The core-attachment based approaches outperform dramatically the available state-of-the-art algorithms, demonstrating the significance of the structure and indicating the critical role of it in discovering protein complexes. This is one of the our major motivations. On the other hand, another major problem confounding the existing computational algorithm is that, available PPI networks are too sparse, for instance, the average numbers of interactions per protein are 5.29, 6.98, and 10.62 in DIP [
31], Krogan [
22], and Gavin [
21], respectively. In these PPI networks, many protein complexes are difficult to be extracted since the sparse networks are full of noises [
32]. Therefore, designing an efficient algorithm that gets rid of the noise is an important and challenging task to predict protein complexes. Unfortunately, previous algorithms did not pay enough attention to the problem since they only filter the noise by deleting nodes with degree 1 based on the fact that the interactions between proteins have lower reliability to the topological reliability measures [
33,
34]. Aside from issues of noise, all the existing computational approaches only make use of the topological structure information from the vertices and fail to take into consideration the roles of edges. It, however, is unreasonable to ignore the roles of edges, say the
weak tie theory [
35] and
percolation [
36], since an edge may play an important role in enhancing the locality or be significant in maintaining the global connectivity. For example, the famous weak ties theory indicates the job opportunities and new ideas are usually from persons with weak connections. Furthermore, the weak ties can be used to characterized the topological properties of networks such as the stability of biological functions [
37], the accuracy of network structure prediction [
38], the structure in mobile communication networks [
39]. And the percolation characterizes the tendency to undergo a topological phase transition as the number of connections is progressively increased. Motivated by these observations, we pose the following question:
Question: whether the roles of edges can be used in protein complexes detection?

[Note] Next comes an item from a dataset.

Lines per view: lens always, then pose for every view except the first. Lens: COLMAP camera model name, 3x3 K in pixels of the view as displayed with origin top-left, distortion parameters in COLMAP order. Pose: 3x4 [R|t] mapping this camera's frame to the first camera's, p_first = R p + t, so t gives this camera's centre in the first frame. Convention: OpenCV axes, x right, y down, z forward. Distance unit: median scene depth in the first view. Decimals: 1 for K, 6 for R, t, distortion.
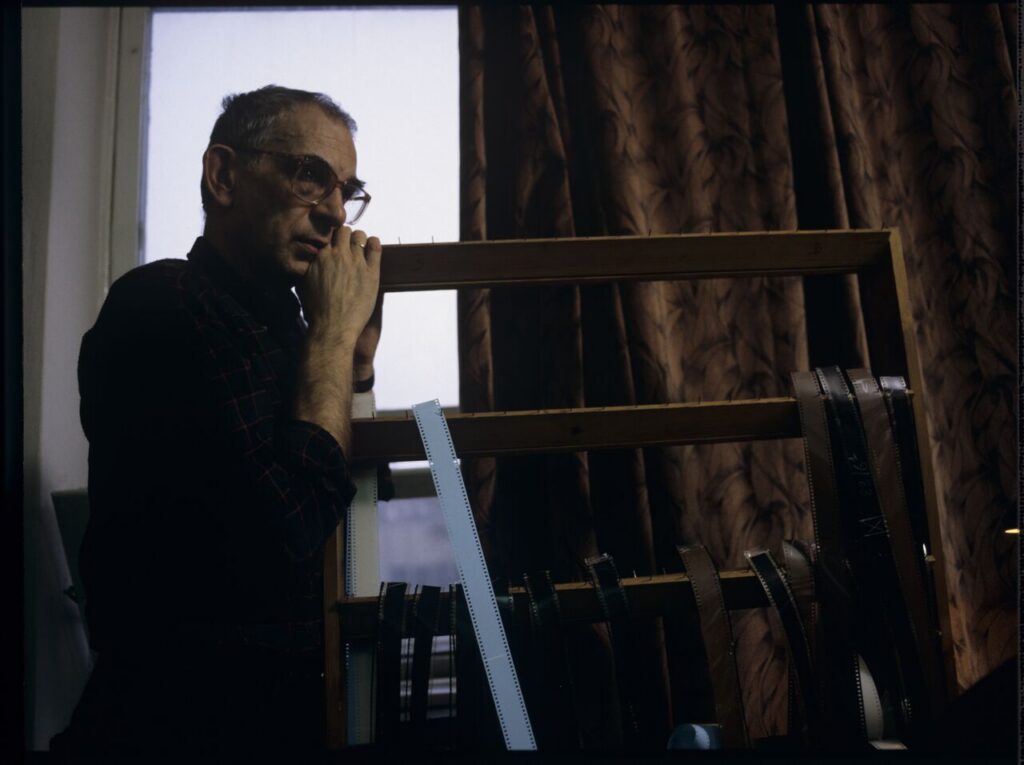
lens RADIAL K [[877.4, 0, 518.9], [0, 877.4, 376.2], [0, 0, 1]] dist [-0.104029, 0.067239]
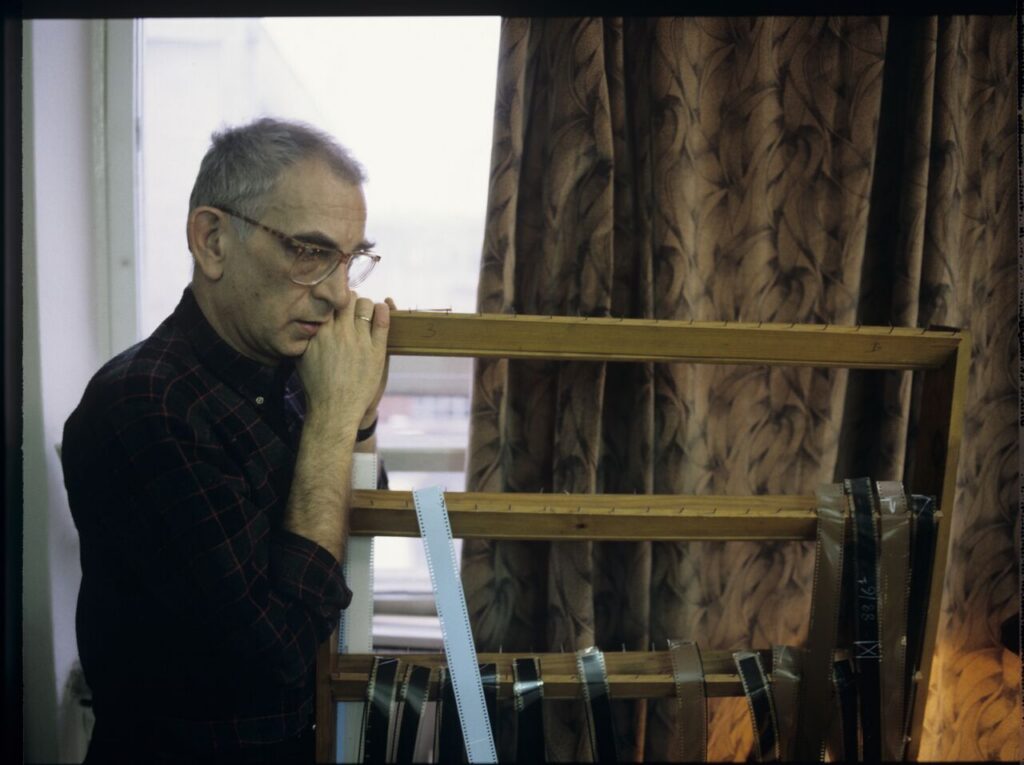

In this study, we aim to investigate the possibility to extract protein complexes by exploring the roles of edges and develop an affirmative answer to the above question. In detail, similar to the weak ties effects in mobile communication [
39] and document networks [
40], we prove complementary results on the PPI networks that is the edges connecting less similar nodes are more significant in maintaining the global connectivity. By using the weak ties and percolation, a reliable virtual network is constructed from the original PPI network, in which each maximal clique corresponds to a protein complex. A core-attachment based method is developed. To test the performance of the proposed algorithm, we applied it to the PPI networks. The experimental results on the yeast PPI network show that the proposed method outperforms DPClus [
41], DECAFF [
42], MCL [
14], MCODE [
16] and Coach [
24]. Further, the analysis of detected modules by the present algorithm suggests that most of these modules have well biological significance in context of complexes, suggesting that the roles of edges are critical in discovering protein complexes.